### Records from a collection
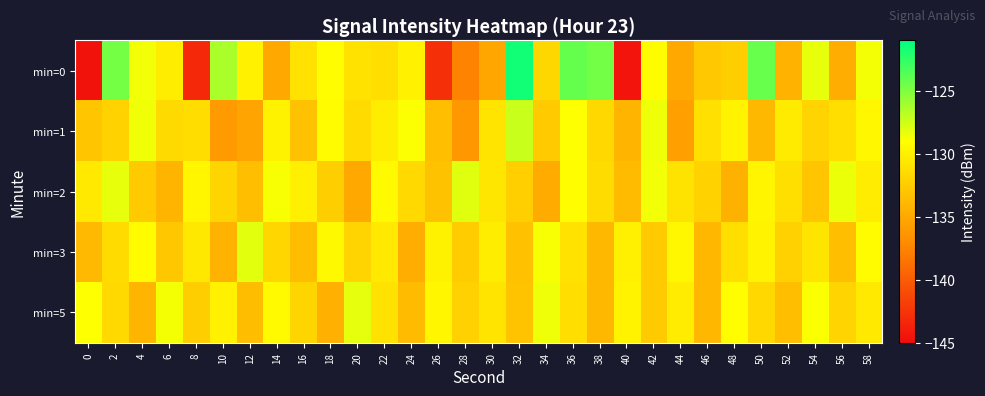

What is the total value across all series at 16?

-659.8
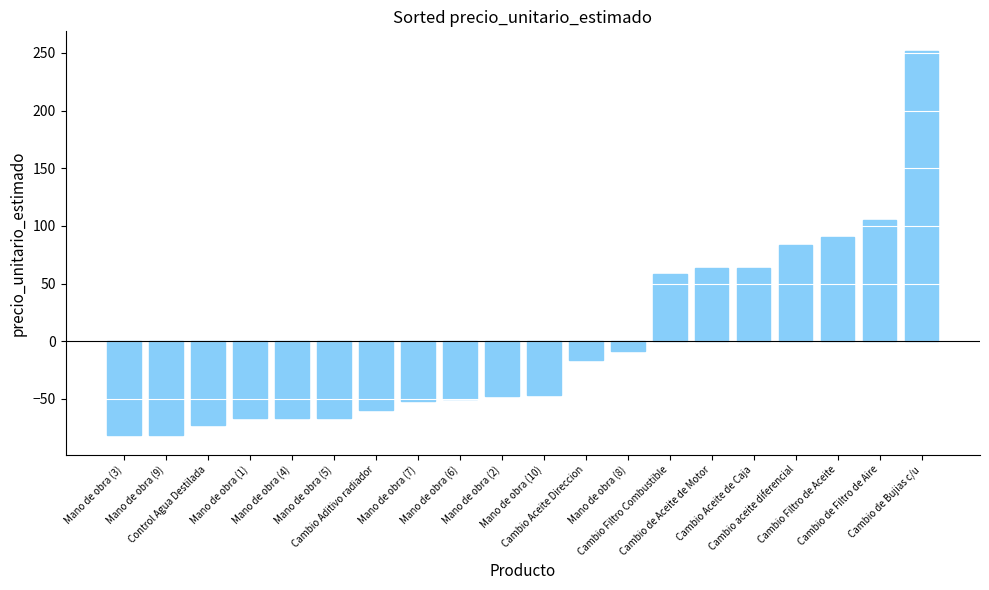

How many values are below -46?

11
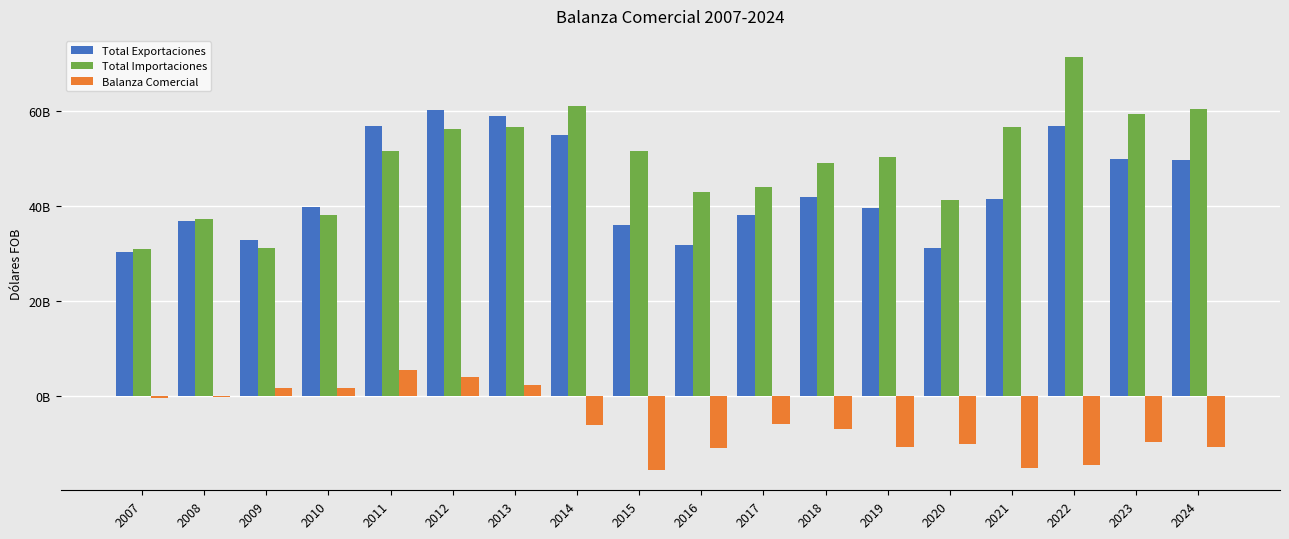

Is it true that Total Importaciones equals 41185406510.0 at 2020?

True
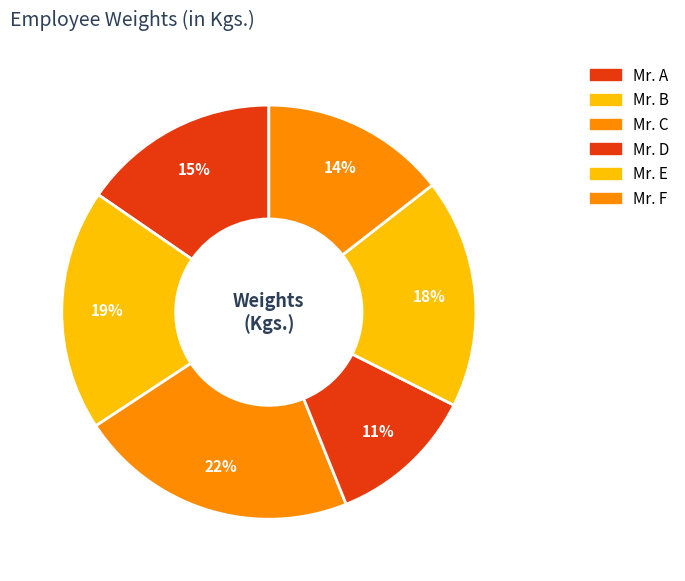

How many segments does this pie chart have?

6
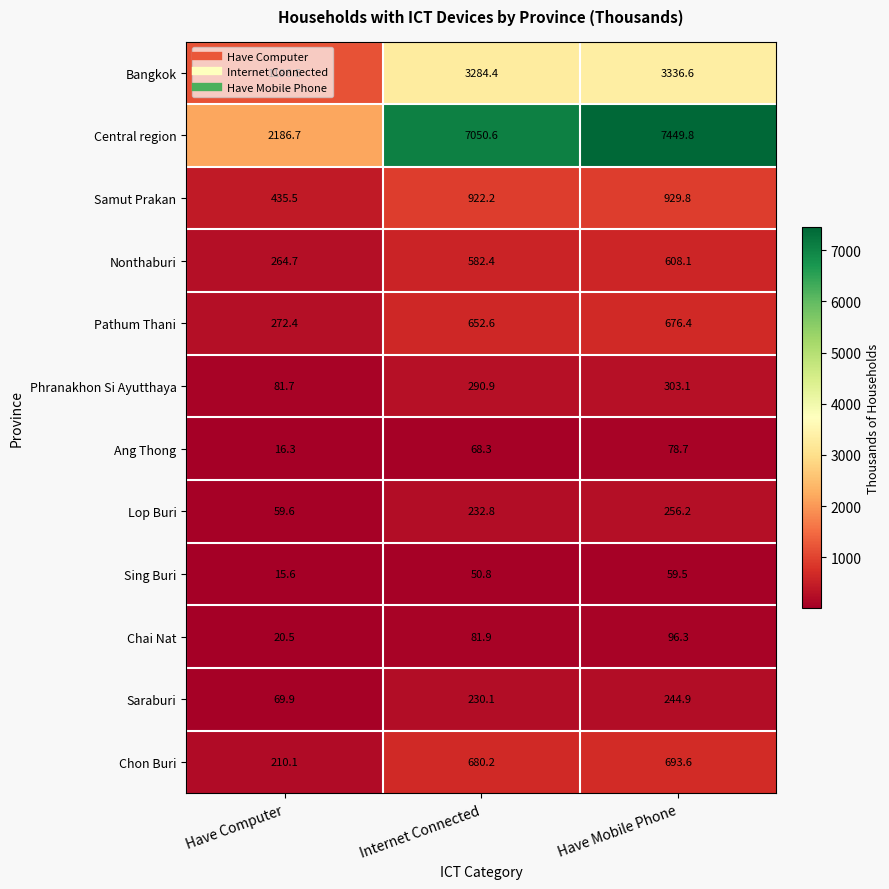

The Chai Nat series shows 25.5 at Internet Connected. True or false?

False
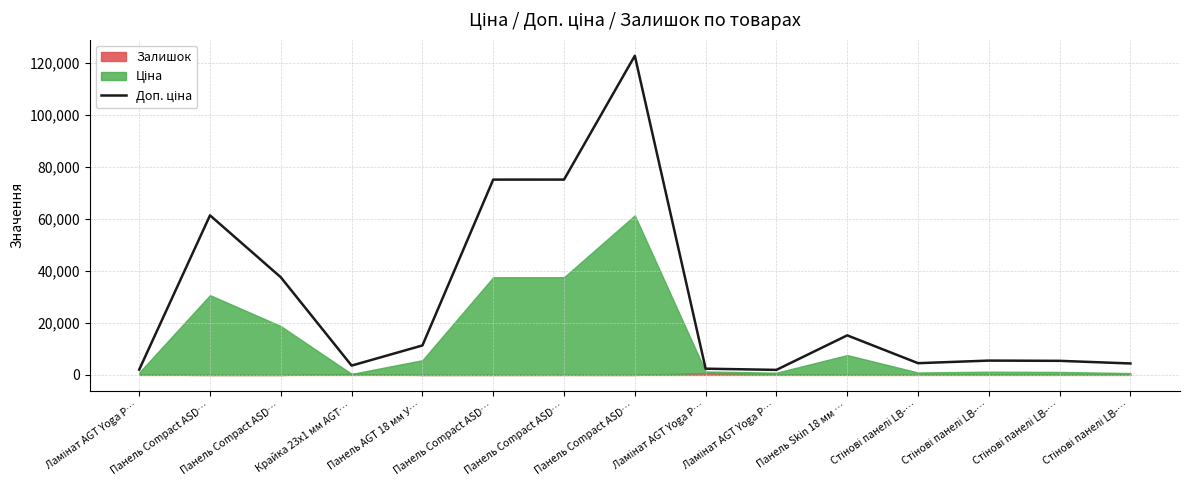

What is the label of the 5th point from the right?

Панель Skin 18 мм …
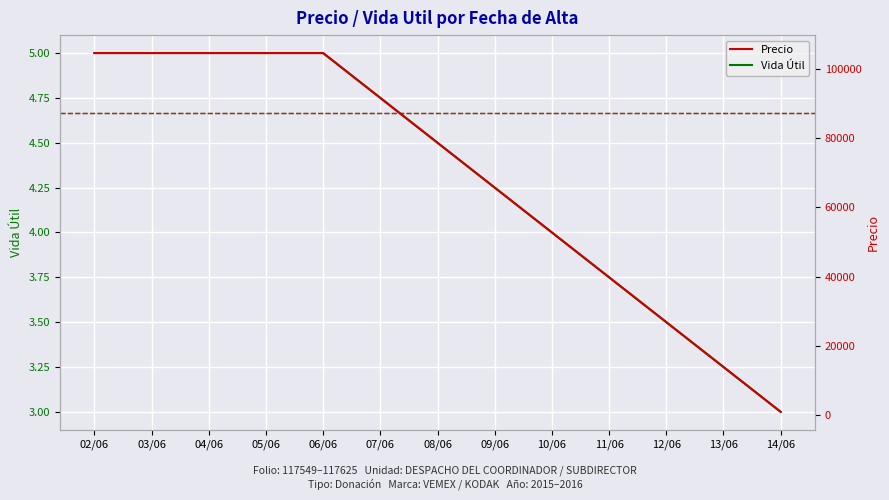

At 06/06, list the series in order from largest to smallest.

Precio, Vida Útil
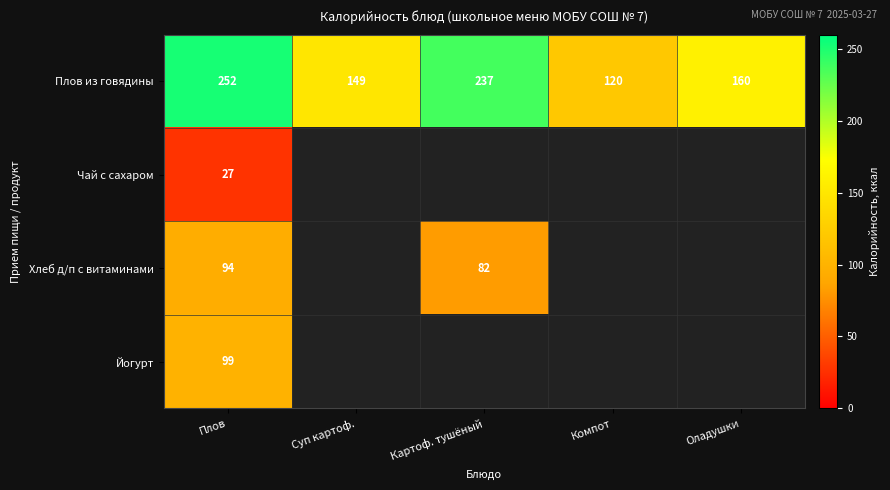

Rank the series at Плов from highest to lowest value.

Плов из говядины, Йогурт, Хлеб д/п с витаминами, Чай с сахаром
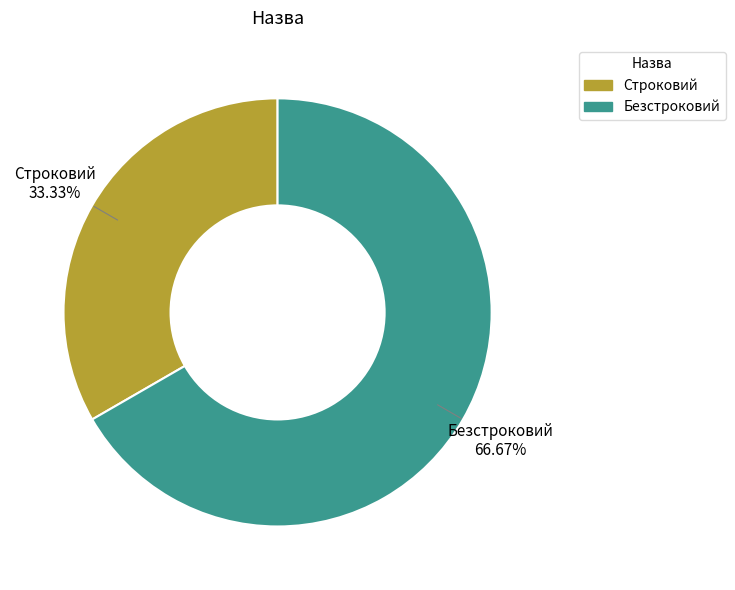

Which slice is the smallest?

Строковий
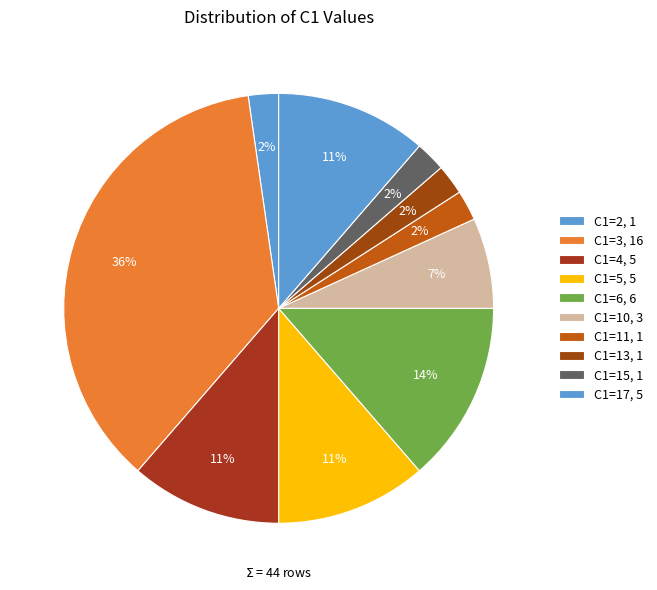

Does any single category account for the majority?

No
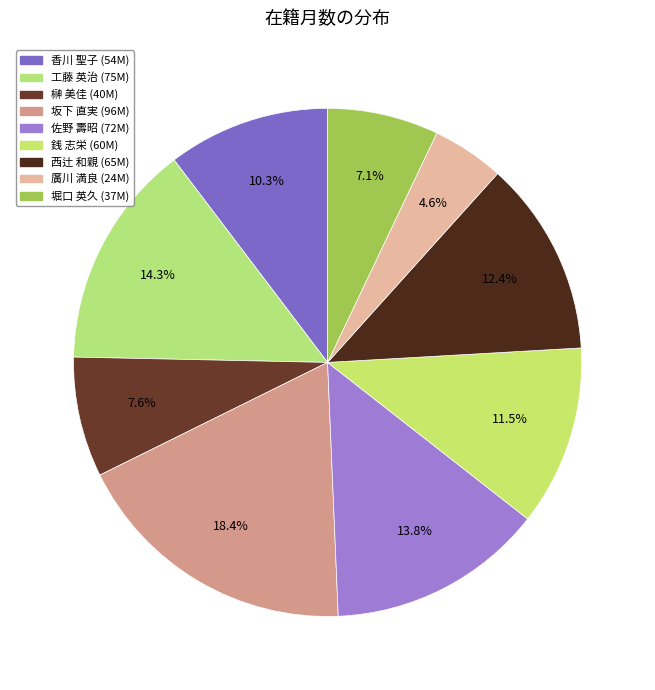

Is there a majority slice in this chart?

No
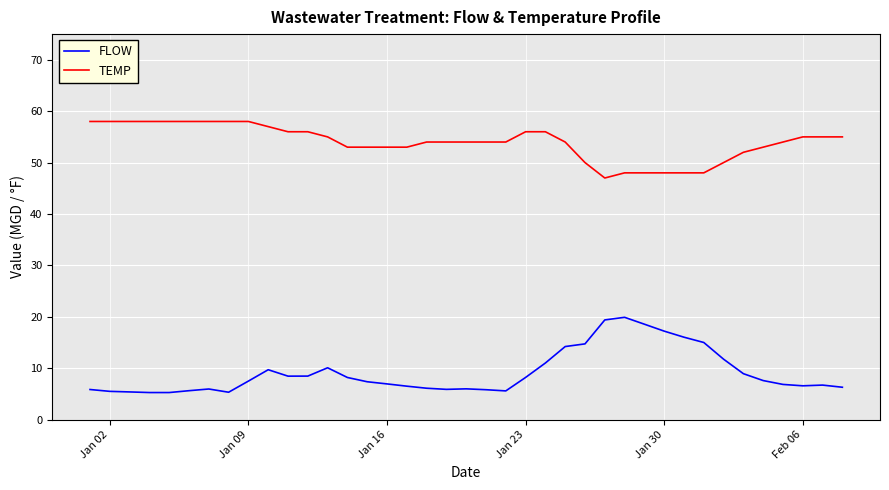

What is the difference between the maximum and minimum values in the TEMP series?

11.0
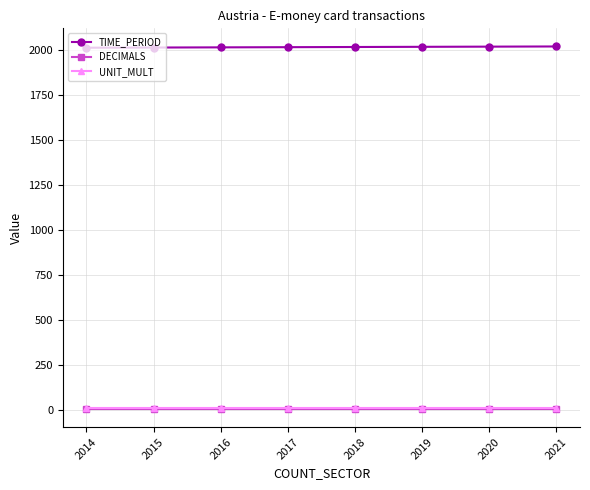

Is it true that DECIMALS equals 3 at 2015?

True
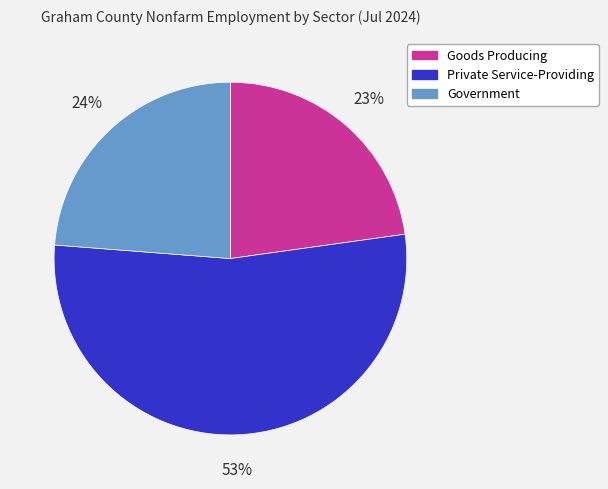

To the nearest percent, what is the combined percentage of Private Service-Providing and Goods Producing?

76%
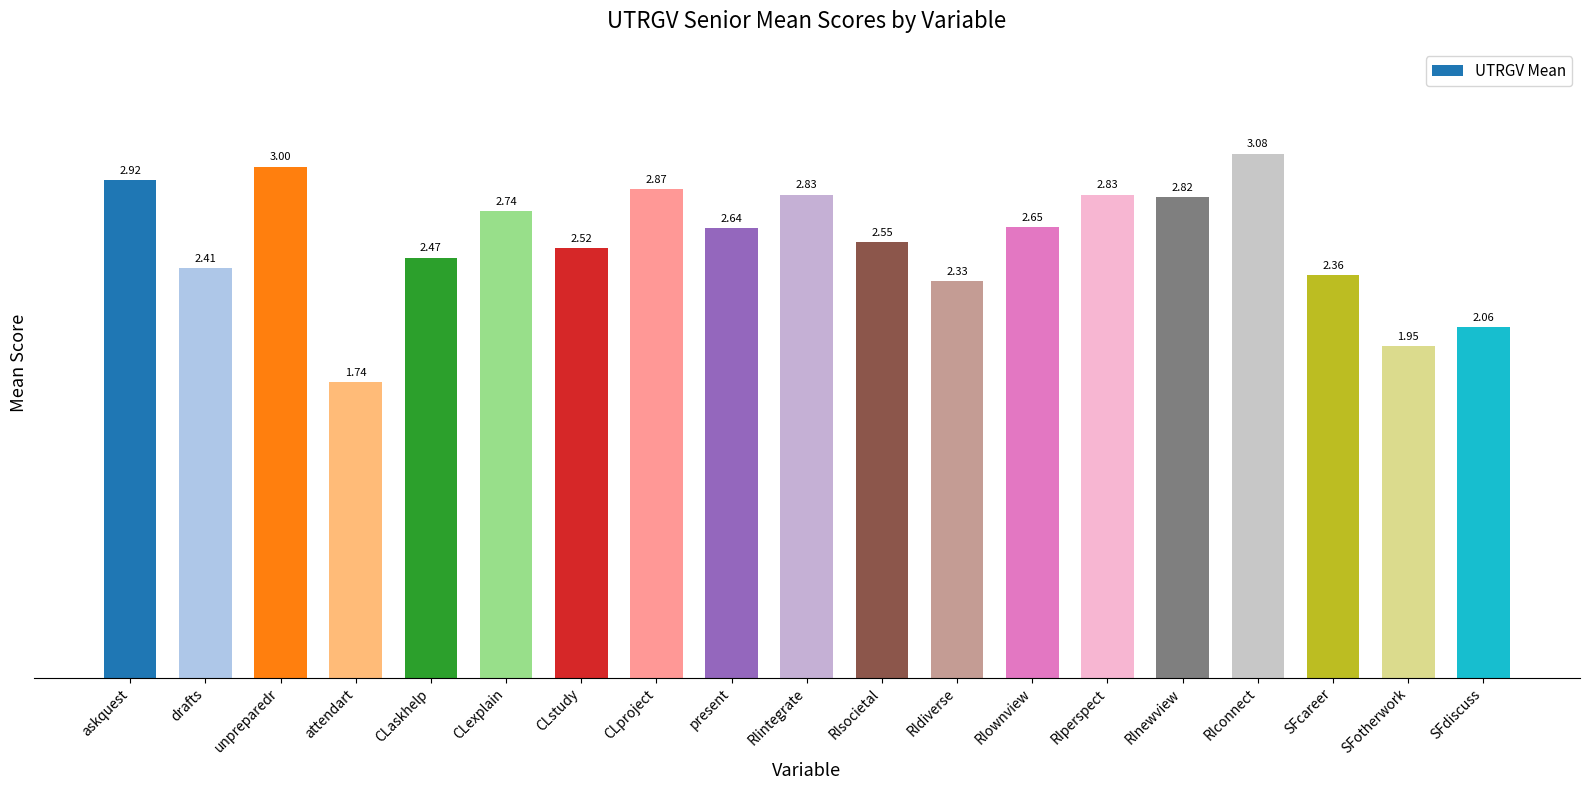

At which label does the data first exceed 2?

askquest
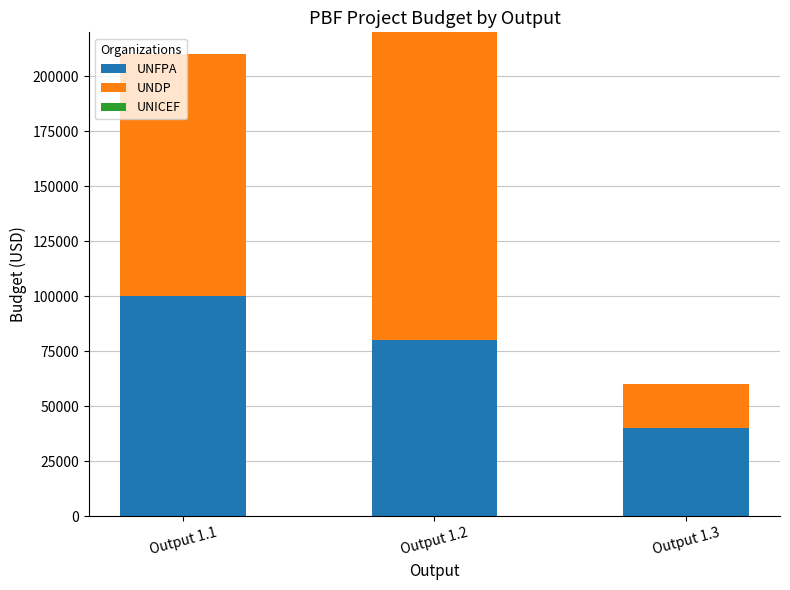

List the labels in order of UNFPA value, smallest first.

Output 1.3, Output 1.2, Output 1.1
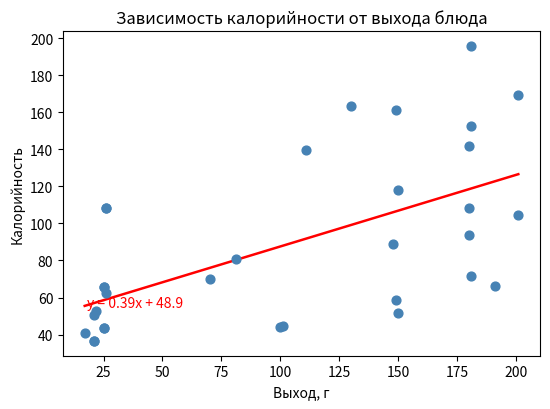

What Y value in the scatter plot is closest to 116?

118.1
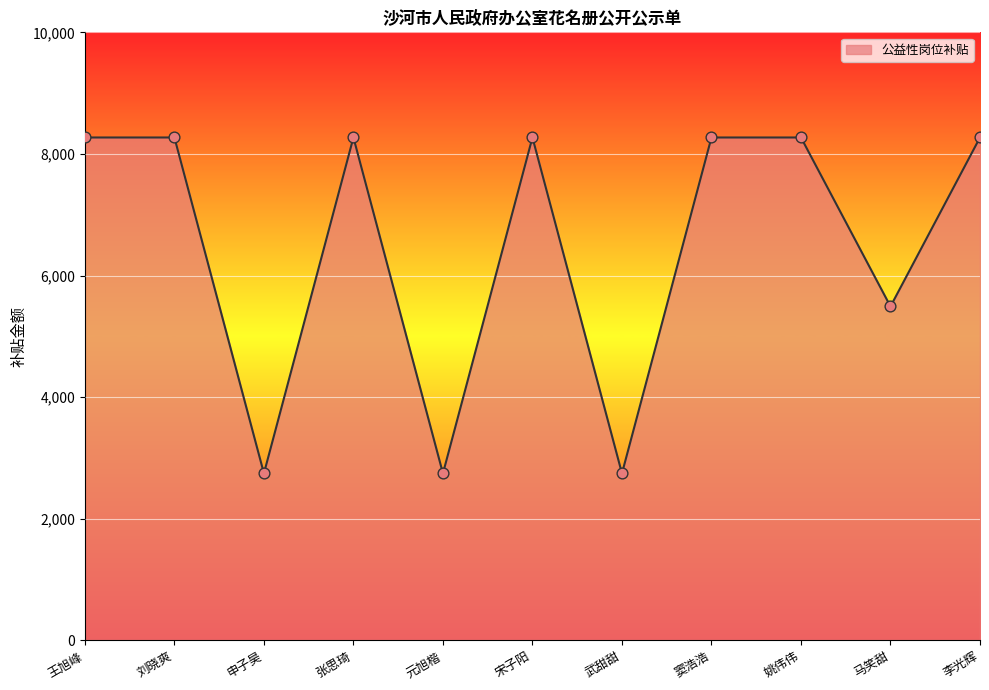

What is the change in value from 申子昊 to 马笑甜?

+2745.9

### Job
Change each occurrence of "series" in the records to "data series", leaving everything else unchanged. Reproduce the records with the pictures omitted.

### Your solution
What is the total value across all data series at 16?

-659.8

How many values are below -46?

11

Is it true that Total Importaciones equals 41185406510.0 at 2020?

True

How many segments does this pie chart have?

6

The Chai Nat data series shows 25.5 at Internet Connected. True or false?

False

What is the label of the 5th point from the right?

Панель Skin 18 мм …

At 06/06, list the data series in order from largest to smallest.

Precio, Vida Útil

Rank the data series at Плов from highest to lowest value.

Плов из говядины, Йогурт, Хлеб д/п с витаминами, Чай с сахаром

Which slice is the smallest?

Строковий

Does any single category account for the majority?

No

Is there a majority slice in this chart?

No

What is the difference between the maximum and minimum values in the TEMP data series?

11.0

Is it true that DECIMALS equals 3 at 2015?

True

To the nearest percent, what is the combined percentage of Private Service-Providing and Goods Producing?

76%

At which label does the data first exceed 2?

askquest

List the labels in order of UNFPA value, smallest first.

Output 1.3, Output 1.2, Output 1.1

What Y value in the scatter plot is closest to 116?

118.1

What is the change in value from 申子昊 to 马笑甜?

+2745.9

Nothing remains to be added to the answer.